Compte-​​rendu du quatrième jour de cueillette, mercredi 29 octobre 2008

AFPS Rennes, jeudi 30 octobre 2008

Aujourd’hui comme la terre était trop mouillée on ne pouvait pas cueillir. De plus la pluie a repris vers 11h. Nous sommes allés voir le mur au nord de Hébron à Surif, ce n’est pas un mur en béton, mais une bar­riere de bar­belés, de grillages avec des tas de cap­teurs, chemin ratissé régu­liè­rement pour détecter tout passage, route et encore barbelés.

Mercredi 29 octobre

Aujourd’hui comme la terre était trop mouillée on ne pouvait pas cueillir. De plus la pluie a repris vers 11h. Nous sommes allés voir le mur au nord de Hébron à Surif, ce n’est pas un mur en béton, mais une bar­riere de bar­belés, de grillages avec des tas de cap­teurs, chemin ratissé régu­liè­rement pour détecter tout passage, route et encore bar­belés. Il faut aussi savoir que ce mur est entre la Cis­jor­danie et la Cisjordanie…

Des champs d’un côté et des champs confisqués de l’autre. L’agriculteur doit faire des kilo­mètres pour tra­vailler , quand il a la per­mission, de l’autre côté. Cela peut lui prendre des heures. Ce mur n’est pas du nord au sud, le long de la fron­tière, mais de l’ouest à l’est et c’est plus un mur pour séparer la région de Hébron de celle de Jéru­salem. Ce n’est donc pas un mur de sécurite mais plutôt de net­toyage eth­nique (formule employée par notre ami palestinien).

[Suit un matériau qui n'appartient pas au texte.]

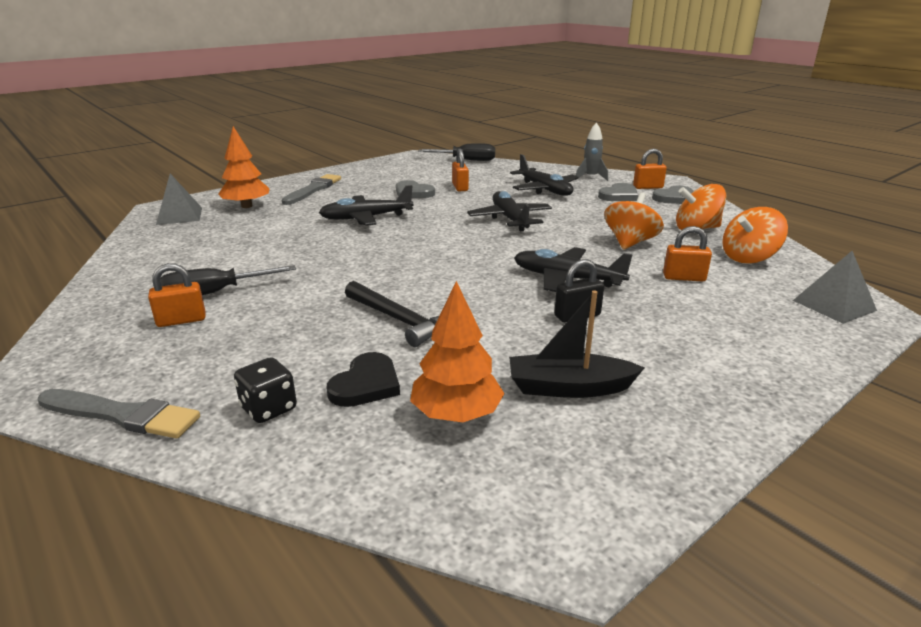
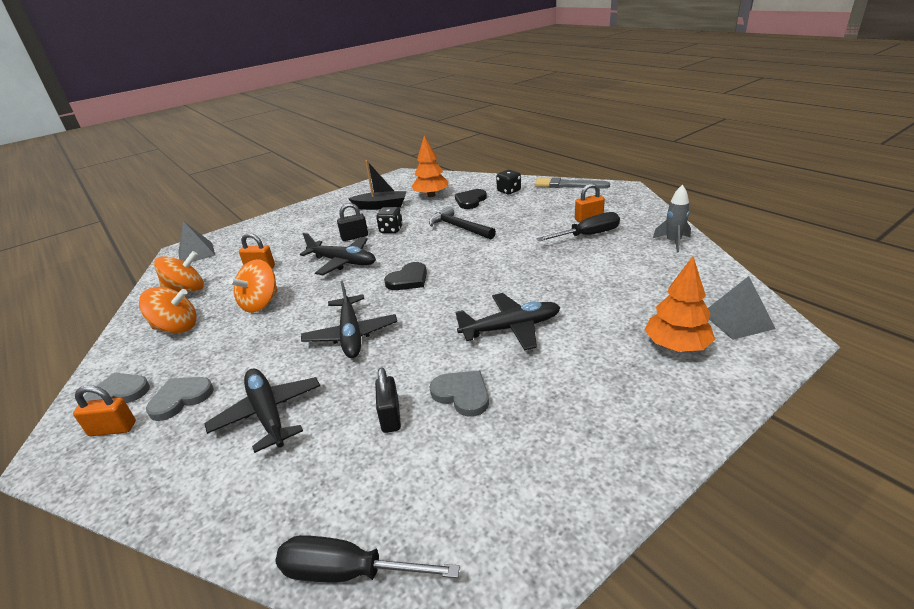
camera: 175 degrees left, 5 degrees up
grey brush [282,174,341,205] -> none
orange padlock [452,149,469,191] -> black padlock [375,367,401,433]
grey rocket [575,122,608,181] -> grey rocket moved to [653,185,691,252]
none -> black dice [376,207,403,233]
none -> black heart [384,262,427,290]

Ensuite nous sommes allés voir une chaine de pro­duction d’huile d’olive et enfin une coopé­rative de femmes d’agriculteurs tra­vaillant la bro­derie. Elles nous ont expliqué leurs dif­fi­cultés pour com­mer­cia­liser leurs pro­duits, elles sont en déficit actuel­lement. Y a-​​t-​​il un débouché vers le com­merce équitable ?

Pause déjeuner.

À 16h, réunion avec la coope­rative Al Sanabel, de fabri­cation de jus de raisin, dont notre ami est le pre­sident. Un groupe de Français est venu nous rejoindre : ils sont arrivés avec une heure de retard car il y avait un barrage ponctuel aujourd’hui pré­ci­sement et sans aver­tis­sement préa­lable, comme c’est souvent le cas ici, entre Hébron et Hal Hul (3 km). Lors de la réunion, les Pales­ti­niens nous pré­sentent leur toute nou­velle pro­duction de jus de raisin ; ils ont fait 15.000 bou­teilles l’an dernier.

Là aussi se posent des pro­blèmes de com­mer­cia­li­sation, d’acheminement (à cause des bar­rages) et parfois de ven­danges si les vignobles sont trop près des colonies. Mais ils sont plein d’énergie et d’enthousiasme et ont vraiment envie d’être auto­nomes très vite et de déve­lopper leur production.

Demain nous essaierons de raconter le passage de l’une d’entre nous , étudiante de 20 ans qui a été inter­rogée pendant huit heures à l’arrivée à l’aéroport de Tel Aviv. Ses deux copains ont été ren­voyés en France.